**Source extract**
***
Eight. What makes choosing the good life of sacrifice and meaning so difficult?
We read that even though we are motivated and think about living a good life, we quickly forget our resolutions. As we read:
Those of us who saw the film called Resurrection — taken from a book by Tolstoy — years ago, may have had similar thoughts. Here were great destinies and great men. For us, at that time, there was no great fate; there was no chance to achieve such greatness. After the picture we went to the nearest cafe, and over a cup of coffee and a sandwich we forgot the strange metaphysical thoughts which for one moment had crossed our minds. But when we ourselves were confronted with a great destiny and faced with the decision of meeting it with equal spiritual greatness, by then we had forgotten our youthful resolutions of long ago, and we failed.
Perhaps there came a day for some of us when we saw the same film again, or a similar one. But by then other pictures may have simultaneously unrolled before one's inner eye; pictures of people who attained much more in their lives than a sentimental film could show. Some details of a particular man's inner greatness may have come to one's mind, like the story of the young woman whose death I witnessed in a concentration camp. It is a simple story. There is little to tell and it may sound as if I had invented it; but to me it seems like a poem.
This young woman knew that she would die in the next few days. But when I talked to her she was cheerful in spite of this knowledge. "I am grateful that fate has hit me so hard," she told me. "In my former life I was spoiled and did not take spiritual accomplishments seriously." Pointing through the window of the hut, she said, "This tree here is the only friend I have in my loneliness." Through that window she could see just one branch of a chestnut tree, and on the branch were two blossoms. "I often talk to this tree," she said to me. I was startled and didn't quite know how to take her words. Was she delirious? Did she have occasional hallucinations? Anxiously I asked her if the tree replied. "Yes." What did it say to her? She answered, "It said to me, 'I am here — I am here — I am life, eternal life.'" ...
that while the surroundings are overwhelming, there still exists “human liberty” and “spiritual freedom.” Frankl writes, “The experiences of camp life show that man does have a choice of action. There were enough examples, often of a heroic nature, which proved that apathy could be overcome, irritability suppressed. Man can preserve a vestige of spiritual freedom, of independence of mind, even in such terrible conditions of psychic and physical stress.”
Nine. How did the “intensification” of Frankl’s inner life help him transcend his suffering?
We stumbled on in the darkness, over big stones and through large puddles, along the one road leading from the camp. The accompanying guards kept shouting at us and driving us with the butts of their rifles. Anyone with very sore feet supported himself on his neighbor's arm. Hardly a word was spoken; the icy wind did not encourage talk. Hiding his mouth behind his upturned collar, the man marching next to me whispered suddenly: "If our wives could see us now! I do hope they are better off in their camps and don't know what is happening to us."
***
**Actions to take**
1. In the text on Frankl's camp experiences, what could the young woman see through the window of the hut?
2. According to the text on Frankl's camp experiences, why was the young woman grateful that fate had hit her so hard?
3. Write the next part of the text on Frankl's camp experiences, starting after its last sentence.

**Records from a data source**
***
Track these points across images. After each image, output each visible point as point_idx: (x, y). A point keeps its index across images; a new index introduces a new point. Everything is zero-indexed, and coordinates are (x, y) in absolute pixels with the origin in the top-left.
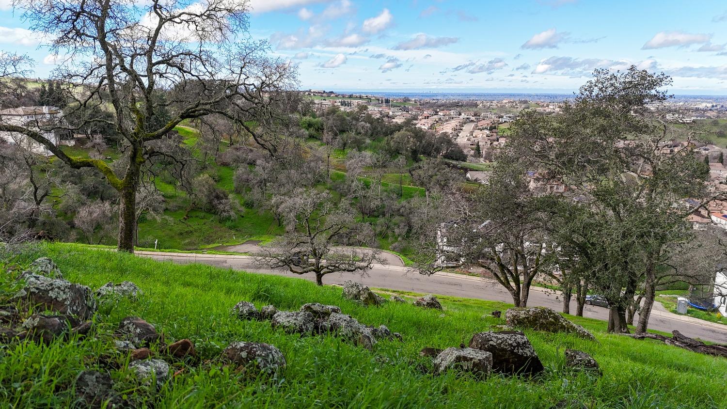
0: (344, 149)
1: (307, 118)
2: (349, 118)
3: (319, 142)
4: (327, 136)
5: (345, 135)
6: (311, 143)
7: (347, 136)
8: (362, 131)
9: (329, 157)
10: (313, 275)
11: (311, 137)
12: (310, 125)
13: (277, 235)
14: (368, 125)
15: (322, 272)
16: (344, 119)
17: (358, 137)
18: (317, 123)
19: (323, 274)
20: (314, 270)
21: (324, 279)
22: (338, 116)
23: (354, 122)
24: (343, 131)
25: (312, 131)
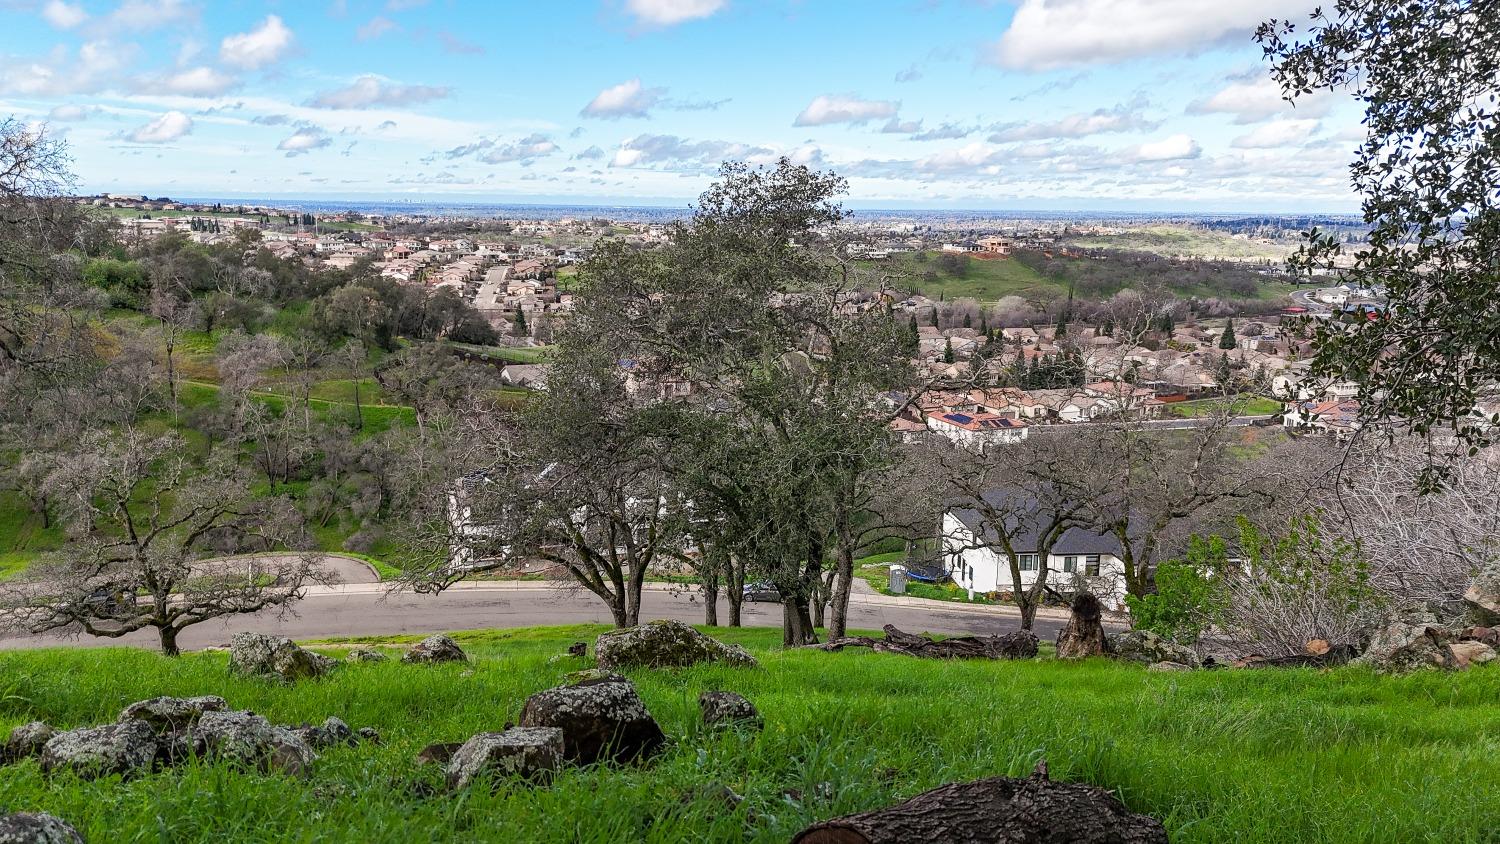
0: (209, 330)
1: (104, 262)
2: (214, 259)
3: (140, 318)
4: (161, 302)
5: (209, 299)
6: (120, 320)
7: (215, 300)
8: (253, 288)
9: (170, 351)
10: (154, 633)
11: (119, 305)
12: (112, 278)
13: (42, 549)
14: (266, 273)
15: (175, 624)
16: (204, 262)
17: (244, 302)
18: (129, 273)
19: (179, 628)
20: (153, 623)
21: (183, 639)
22: (187, 255)
23: (230, 269)
24: (202, 290)
25: (119, 291)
***
**Solved problems**
1. She could see one branch of a chestnut tree with two blossoms on it.

2. She was grateful because in her former life she had been spoiled and had not taken spiritual accomplishments seriously.

3.
That brought thoughts of my own wife to mind. And as we stumbled on for miles, slipping on icy spots, supporting each other time and again, dragging one another up and onward, nothing was said, but we both knew: each of us was thinking of his wife. Occasionally I looked at the sky, where the stars were fading and the pink light of the morning was beginning to spread behind a dark bank of clouds. But my mind clung to my wife's image, imagining it with an uncanny acuteness. I heard her answering me, saw her smile, her frank and encouraging look. Real or not, her look was then more luminous than the sun which was beginning to rise.
A thought transfixed me: for the first time in my life I saw the truth as it is set into song by so many poets, proclaimed as the final wisdom by so many thinkers. The truth — that love is the ultimate and the highest goal to which man can aspire. Then I grasped the meaning of the greatest secret that human poetry and human thought and belief have to impart: The salvation of man is through love and in love. I understood how a man who has nothing left in this world still may know bliss, be it only for a brief moment, in the contemplation of his beloved. In a position of utter desolation, when man cannot express himself in positive action, when his only achievement may consist in enduring his sufferings in the right way — an honorable way — in such a position man can, through loving contemplation of the image he carries of his beloved, achieve fulfillment. For the first time in my life I was able to understand the meaning of the words, "The angels are lost in perpetual contemplation of an infinite glory."
In front of me a man stumbled and those following him fell on top of him. The guard rushed over and used his whip on them all. Thus my thoughts were interrupted for a few minutes. But soon my soul found its way back from the prisoner's existence to another world, and I resumed talk with my loved one: I asked her questions, and she answered; she questioned me in return, and I answered.
"Stop!" We had arrived at our work site. Everybody rushed into the dark hut in the hope of getting a fairly decent tool. Each prisoner got a spade or a pickaxe.
"Can't you hurry up, you pigs?" Soon we had resumed the previous day's positions in the ditch. The frozen ground cracked under the point of the pickaxes, and sparks flew. The men were silent, their brains numb.
My mind still clung to the image of my wife. A thought crossed my mind: I didn't even know if she were still alive. I knew only one thing — which I have learned well by now: Love goes very far beyond the physical person of the beloved. It finds its deepest meaning in his spiritual being, his inner self. Whether or not he is actually present, whether or not he is still alive at all, ceases somehow to be of importance.
I did not know whether my wife was alive, and I had no means of finding out (during all my prison life there was no outgoing or incoming mail); but at that moment it ceased to matter. There was no need for me to know; nothing could touch the strength of my love, my thoughts, and the image of my beloved. Had I known then that my wife was dead, I think that I would still have given myself, undisturbed by that knowledge, to the contemplation of her image, and that my mental conversation with her would have been just as vivid and just as satisfying. "Set me like a seal upon thy heart, love is as strong as death."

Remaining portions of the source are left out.